- EXERCISE DIRECTIONS:
Which of the lines below hold the word "DSGVO"? Pull each of them out.

[Saved entries]
* * *

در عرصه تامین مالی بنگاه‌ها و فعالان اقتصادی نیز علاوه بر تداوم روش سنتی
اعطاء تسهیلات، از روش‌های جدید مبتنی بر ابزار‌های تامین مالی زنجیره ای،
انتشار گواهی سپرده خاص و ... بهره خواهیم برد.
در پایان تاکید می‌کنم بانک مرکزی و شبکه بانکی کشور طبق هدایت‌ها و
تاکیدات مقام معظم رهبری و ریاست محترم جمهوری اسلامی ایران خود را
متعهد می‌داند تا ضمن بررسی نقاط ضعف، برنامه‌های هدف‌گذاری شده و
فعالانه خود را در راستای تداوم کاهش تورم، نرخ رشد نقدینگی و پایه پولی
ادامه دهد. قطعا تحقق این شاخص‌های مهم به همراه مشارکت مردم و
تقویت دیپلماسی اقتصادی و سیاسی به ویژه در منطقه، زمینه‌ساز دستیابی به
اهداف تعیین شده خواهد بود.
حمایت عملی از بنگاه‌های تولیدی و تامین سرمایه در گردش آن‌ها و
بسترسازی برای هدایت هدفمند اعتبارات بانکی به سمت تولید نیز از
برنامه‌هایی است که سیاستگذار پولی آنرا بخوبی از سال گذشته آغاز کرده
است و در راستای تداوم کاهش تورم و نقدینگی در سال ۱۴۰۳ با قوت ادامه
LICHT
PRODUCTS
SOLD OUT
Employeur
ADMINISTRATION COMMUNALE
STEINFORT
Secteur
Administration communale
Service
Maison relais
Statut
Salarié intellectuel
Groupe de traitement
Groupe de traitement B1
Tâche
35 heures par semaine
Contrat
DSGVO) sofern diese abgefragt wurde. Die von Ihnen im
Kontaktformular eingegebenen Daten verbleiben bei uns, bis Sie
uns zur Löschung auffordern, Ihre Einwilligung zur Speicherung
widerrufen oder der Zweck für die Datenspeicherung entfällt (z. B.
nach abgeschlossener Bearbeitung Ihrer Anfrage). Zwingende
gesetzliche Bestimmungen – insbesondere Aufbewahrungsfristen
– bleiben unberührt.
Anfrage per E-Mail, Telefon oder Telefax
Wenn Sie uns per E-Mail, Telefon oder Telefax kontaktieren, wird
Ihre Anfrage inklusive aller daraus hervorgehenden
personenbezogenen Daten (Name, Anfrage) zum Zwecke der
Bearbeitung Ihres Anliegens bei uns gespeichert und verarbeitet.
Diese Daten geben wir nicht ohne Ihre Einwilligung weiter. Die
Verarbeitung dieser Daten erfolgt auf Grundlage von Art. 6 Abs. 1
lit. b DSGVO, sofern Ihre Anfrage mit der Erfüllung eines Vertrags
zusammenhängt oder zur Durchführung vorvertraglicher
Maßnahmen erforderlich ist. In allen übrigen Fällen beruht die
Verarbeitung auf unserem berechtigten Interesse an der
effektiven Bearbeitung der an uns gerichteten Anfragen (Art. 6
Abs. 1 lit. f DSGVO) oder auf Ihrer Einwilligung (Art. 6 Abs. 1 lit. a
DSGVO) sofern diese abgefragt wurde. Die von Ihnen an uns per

* * *

- RESPONSE AREA:
DSGVO) sofern diese abgefragt wurde. Die von Ihnen im
lit. b DSGVO, sofern Ihre Anfrage mit der Erfüllung eines Vertrags
Abs. 1 lit. f DSGVO) oder auf Ihrer Einwilligung (Art. 6 Abs. 1 lit. a
DSGVO) sofern diese abgefragt wurde. Die von Ihnen an uns per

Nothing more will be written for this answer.